Change the nth digit of the nth term from a 1 to a 2 and else to a 1.
Thus if your list contained say:
.1111111 .2222222 .1111222
The antidiagonal is 0.212...
Notice that I computed this quite easily?
Every item on the list is computable. So every item is known to at least n decimal places of accuracy, and Cantor gives us a very easy way to compute the first n terms on the anti-diagonal given the first n items on the list to n decimal places.
> >> It is extremely easy to compute. >> >> Take the nth decimal place of the nth term. > > The nth decimal place of the nth term of what? The list L? That's > fine if you permit infinite lists of reals as input to the algorithm, > but the definition of "computable real" permits no such thing. >
No, to calculate the first n terms of the anti-diagonal you require only te first n items on the list to n places of accuracy.
Cantor's anti-diagonal is computable because the first n items on the list are computable, and he provides an explicit contruction for his number which is very easy to compute indeed.
> >> I am using Cantor's proof exactly, except for inserting the word >> "computable" before every use of the word "real". That is the whole >> point. > > That doesn't work because Cantor's work does not include any proof > that antidiag(L) is computable: only that it is real. Hence there is > a gaping hole in the validity of your modified text.
Well, no. Cantor actually provides an explicit construction for the anti-diagonal. He does have to prove its a computable number; he actually computes it.
If every item on the list is computable, every item can be specified to any required degree of accuracy (in decimal, in this case), and we can "compute" the nth decimal place of each. Clearly we can compute the Cantor substitution to explicitly construct another number, the anti-diagonal. Simply substituting a "1" fo a "2" etc is still computable.
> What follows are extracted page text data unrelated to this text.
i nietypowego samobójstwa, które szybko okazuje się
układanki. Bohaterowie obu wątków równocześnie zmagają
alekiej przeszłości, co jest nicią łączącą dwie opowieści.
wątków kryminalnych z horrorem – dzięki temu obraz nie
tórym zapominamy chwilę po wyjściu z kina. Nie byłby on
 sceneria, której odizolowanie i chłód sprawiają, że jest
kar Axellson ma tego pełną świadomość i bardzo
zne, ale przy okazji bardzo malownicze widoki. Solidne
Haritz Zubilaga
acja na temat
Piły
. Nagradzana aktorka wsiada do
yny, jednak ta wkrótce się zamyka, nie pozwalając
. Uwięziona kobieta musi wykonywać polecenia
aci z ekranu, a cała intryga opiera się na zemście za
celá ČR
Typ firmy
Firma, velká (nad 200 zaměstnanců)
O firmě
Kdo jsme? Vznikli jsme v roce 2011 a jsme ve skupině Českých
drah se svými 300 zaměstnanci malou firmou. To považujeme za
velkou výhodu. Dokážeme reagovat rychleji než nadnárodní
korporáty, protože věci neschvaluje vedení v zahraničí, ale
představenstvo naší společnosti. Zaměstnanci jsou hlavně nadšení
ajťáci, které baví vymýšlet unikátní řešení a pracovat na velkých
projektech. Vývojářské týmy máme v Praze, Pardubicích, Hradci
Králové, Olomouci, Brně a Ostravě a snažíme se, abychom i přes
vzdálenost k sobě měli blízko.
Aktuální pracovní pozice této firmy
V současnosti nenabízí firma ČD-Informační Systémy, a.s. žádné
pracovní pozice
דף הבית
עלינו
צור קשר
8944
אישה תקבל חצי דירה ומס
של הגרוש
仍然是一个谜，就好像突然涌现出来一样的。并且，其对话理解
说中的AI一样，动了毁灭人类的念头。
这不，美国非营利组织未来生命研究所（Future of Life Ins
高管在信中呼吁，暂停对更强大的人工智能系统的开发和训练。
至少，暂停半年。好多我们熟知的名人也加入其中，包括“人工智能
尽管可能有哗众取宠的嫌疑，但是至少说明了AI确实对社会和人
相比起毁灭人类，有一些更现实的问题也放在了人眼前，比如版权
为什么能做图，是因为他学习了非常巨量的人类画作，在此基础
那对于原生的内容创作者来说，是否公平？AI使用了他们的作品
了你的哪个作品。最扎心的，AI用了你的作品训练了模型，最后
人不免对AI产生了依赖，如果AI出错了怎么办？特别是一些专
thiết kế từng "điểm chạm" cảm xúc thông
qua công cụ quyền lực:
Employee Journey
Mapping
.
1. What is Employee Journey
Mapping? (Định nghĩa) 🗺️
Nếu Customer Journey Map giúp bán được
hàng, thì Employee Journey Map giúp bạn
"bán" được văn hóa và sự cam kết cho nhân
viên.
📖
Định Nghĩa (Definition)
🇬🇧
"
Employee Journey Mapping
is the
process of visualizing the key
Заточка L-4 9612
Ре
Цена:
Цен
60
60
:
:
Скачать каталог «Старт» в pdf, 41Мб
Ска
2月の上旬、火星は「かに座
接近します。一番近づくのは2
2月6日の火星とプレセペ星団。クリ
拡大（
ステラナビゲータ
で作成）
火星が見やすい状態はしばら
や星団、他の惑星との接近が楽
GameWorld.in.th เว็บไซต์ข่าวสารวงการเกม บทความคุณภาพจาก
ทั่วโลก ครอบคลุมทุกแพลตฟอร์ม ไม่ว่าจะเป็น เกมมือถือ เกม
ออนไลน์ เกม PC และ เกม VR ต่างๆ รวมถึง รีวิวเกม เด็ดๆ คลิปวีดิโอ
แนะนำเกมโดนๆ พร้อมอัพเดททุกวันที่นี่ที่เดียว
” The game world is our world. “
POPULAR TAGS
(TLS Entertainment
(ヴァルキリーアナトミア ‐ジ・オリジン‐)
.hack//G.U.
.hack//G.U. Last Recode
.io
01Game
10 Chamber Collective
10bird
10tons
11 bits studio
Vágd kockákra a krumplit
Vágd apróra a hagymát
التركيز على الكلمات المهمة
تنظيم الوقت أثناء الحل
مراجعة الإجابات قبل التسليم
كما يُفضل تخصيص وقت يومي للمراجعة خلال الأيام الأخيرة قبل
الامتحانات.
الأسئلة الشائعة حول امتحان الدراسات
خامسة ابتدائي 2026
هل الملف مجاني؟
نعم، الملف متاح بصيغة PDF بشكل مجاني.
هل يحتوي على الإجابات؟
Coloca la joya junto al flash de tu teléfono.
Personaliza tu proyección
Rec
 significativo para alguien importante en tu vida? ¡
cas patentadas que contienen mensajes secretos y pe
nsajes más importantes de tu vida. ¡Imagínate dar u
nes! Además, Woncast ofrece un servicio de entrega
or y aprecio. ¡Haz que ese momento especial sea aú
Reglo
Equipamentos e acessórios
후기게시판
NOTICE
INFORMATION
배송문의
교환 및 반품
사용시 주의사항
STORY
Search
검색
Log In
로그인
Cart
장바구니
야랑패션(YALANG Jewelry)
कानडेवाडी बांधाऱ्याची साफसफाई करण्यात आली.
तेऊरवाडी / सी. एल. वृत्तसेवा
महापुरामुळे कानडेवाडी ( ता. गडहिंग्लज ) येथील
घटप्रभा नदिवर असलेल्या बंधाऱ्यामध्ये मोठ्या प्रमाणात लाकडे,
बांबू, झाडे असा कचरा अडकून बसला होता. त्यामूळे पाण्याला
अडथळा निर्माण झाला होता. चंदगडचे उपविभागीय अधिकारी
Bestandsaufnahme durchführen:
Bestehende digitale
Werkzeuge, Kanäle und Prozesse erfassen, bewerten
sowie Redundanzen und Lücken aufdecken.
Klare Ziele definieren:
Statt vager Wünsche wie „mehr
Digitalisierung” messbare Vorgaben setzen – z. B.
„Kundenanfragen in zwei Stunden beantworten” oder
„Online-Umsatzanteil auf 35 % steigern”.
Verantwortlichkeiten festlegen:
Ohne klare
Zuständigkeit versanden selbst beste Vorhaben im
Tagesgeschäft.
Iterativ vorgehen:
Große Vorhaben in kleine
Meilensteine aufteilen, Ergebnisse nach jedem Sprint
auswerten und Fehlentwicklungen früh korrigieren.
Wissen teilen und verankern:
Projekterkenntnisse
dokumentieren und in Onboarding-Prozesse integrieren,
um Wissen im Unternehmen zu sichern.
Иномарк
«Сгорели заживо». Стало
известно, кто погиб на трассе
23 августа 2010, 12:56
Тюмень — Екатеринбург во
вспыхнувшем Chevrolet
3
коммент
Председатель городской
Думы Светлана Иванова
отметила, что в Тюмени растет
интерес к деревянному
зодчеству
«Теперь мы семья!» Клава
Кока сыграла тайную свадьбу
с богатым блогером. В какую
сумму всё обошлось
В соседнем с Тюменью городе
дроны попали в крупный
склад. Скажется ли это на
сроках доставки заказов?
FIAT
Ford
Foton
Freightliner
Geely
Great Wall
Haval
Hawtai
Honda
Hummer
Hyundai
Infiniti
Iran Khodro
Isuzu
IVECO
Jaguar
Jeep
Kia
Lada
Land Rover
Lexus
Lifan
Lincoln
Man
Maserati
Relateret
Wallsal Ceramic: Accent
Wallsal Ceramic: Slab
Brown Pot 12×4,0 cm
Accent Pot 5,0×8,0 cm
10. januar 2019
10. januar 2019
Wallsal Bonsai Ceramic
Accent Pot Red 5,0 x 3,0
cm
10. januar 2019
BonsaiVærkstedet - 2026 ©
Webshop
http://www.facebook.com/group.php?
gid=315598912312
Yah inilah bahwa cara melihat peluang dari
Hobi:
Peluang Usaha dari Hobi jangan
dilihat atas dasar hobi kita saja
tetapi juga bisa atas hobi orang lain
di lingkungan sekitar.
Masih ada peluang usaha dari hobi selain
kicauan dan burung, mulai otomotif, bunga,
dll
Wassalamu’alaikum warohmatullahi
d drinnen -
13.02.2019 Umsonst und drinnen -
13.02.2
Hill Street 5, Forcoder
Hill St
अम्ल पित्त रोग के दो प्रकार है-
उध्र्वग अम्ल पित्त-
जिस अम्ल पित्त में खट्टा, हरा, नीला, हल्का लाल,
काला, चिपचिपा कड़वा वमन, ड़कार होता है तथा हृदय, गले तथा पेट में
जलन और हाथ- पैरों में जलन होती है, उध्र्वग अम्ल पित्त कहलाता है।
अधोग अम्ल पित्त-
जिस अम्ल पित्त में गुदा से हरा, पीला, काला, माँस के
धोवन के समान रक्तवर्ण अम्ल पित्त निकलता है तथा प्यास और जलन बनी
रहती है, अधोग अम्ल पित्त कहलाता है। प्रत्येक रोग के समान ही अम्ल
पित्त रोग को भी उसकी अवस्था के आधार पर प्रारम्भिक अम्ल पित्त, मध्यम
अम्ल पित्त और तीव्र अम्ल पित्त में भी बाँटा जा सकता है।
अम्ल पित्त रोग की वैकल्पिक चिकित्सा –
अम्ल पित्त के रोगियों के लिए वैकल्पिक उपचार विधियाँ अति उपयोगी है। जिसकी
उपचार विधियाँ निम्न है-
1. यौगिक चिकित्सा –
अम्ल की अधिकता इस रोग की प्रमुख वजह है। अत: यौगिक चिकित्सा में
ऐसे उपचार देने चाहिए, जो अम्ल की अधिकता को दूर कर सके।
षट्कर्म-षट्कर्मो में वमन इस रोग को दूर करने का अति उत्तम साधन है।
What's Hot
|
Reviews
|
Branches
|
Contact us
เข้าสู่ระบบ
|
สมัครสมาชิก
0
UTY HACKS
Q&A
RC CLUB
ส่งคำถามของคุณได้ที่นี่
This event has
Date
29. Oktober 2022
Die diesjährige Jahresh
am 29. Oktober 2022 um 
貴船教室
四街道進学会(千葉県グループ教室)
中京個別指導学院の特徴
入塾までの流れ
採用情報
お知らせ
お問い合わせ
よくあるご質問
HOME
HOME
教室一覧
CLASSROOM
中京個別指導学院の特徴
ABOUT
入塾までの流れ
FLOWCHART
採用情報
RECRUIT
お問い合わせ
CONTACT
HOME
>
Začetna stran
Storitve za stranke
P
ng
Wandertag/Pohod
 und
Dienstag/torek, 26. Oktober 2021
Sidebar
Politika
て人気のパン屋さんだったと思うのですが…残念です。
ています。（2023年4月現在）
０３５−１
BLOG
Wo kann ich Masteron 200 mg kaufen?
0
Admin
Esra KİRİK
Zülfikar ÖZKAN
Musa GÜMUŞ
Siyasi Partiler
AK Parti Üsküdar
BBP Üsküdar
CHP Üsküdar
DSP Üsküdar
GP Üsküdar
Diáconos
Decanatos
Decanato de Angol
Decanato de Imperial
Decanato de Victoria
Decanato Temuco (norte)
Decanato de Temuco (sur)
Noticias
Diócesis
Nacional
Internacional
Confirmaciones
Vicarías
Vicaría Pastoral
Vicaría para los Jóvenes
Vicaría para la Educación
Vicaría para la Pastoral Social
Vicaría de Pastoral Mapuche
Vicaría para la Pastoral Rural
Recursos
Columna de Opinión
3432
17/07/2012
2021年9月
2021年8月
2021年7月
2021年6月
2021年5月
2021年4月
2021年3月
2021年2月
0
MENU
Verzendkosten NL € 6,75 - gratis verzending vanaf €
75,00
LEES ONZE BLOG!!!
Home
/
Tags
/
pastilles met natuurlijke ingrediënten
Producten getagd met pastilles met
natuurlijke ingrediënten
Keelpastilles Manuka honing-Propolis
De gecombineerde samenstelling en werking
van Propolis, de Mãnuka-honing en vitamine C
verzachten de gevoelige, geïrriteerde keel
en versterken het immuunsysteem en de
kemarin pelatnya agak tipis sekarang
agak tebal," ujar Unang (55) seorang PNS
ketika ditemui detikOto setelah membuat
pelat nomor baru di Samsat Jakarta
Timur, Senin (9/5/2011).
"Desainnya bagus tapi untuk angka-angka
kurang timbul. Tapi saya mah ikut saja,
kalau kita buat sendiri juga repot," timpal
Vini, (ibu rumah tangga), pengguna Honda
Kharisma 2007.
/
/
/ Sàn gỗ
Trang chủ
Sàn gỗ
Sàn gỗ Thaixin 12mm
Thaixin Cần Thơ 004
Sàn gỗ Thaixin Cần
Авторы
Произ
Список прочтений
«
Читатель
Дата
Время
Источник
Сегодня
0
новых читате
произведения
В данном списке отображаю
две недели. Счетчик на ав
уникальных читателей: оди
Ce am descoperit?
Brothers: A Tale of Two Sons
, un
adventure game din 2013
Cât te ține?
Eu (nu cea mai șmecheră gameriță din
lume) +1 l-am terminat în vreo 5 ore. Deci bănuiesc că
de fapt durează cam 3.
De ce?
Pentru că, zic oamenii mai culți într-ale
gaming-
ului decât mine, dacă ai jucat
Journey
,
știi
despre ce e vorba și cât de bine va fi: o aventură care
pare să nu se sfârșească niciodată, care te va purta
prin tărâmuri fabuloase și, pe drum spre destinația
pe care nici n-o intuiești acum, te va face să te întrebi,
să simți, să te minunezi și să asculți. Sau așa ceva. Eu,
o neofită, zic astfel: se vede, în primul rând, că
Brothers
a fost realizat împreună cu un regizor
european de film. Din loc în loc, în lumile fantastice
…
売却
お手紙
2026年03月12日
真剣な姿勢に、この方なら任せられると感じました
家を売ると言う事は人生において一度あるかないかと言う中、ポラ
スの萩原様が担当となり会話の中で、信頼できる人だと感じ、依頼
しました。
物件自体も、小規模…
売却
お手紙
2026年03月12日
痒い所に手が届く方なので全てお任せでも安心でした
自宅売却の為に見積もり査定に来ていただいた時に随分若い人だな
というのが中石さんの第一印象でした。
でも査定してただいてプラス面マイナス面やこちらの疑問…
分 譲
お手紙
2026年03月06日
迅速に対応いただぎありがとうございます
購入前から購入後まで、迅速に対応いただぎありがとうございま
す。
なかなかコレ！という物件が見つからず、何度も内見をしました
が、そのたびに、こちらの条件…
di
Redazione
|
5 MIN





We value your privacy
> > You will not be able to fill that hole, because there are well-defined > functions L for which antidiag(L) is *not* a computable real. > There > are even explicitly-definable such lists, and furthermore there are > such lists where there are only two values in the range: for example, > let L(n) = 0 if the n'th digit of Omega is 0, L(n) = 1/9 otherwise. >
I am having a bit of trouble computing even the first term of that. I am also wondering how Cantor would have felt about that. I can't see that he can change a "1" to a "2" etc if he doesn't know what the value is.
But you have made an excellent point in your example. When Cantor is confronted with some digit as poorly defined your Chaitan's number example, it can simply say "I don't care what the number actually is". There is not the same luxury with computable Reals; this act of arbitrary/random choice can make them uncomputable, as your example shows.
> Both members of range(L) are very obviously computable - they're even > rational! But the decimal antidiagonal is not computable. >
Well, yes, but I am failing to see how you are providing a list of computable Reals when you won't actually tell me even what is the first computable Real on the list.
Cantor's algorithm requires slightly more than a set of Reals, it also demands they are ordered for us - there is a mapping from N to that set. He asks for and uses in his proof a "list" of numbers. What number does 1 map to in your example?
> > - Tim
That's still a nice example, that every item in a list can be computable but the anti-diagonal is not. But I still don't think you are really playing fair with this one. You have to tell me what the first, second, third etc items are on the list. I mean, that's what a list is after all, a mapping from N, and that is what Cantor's proof requires as input.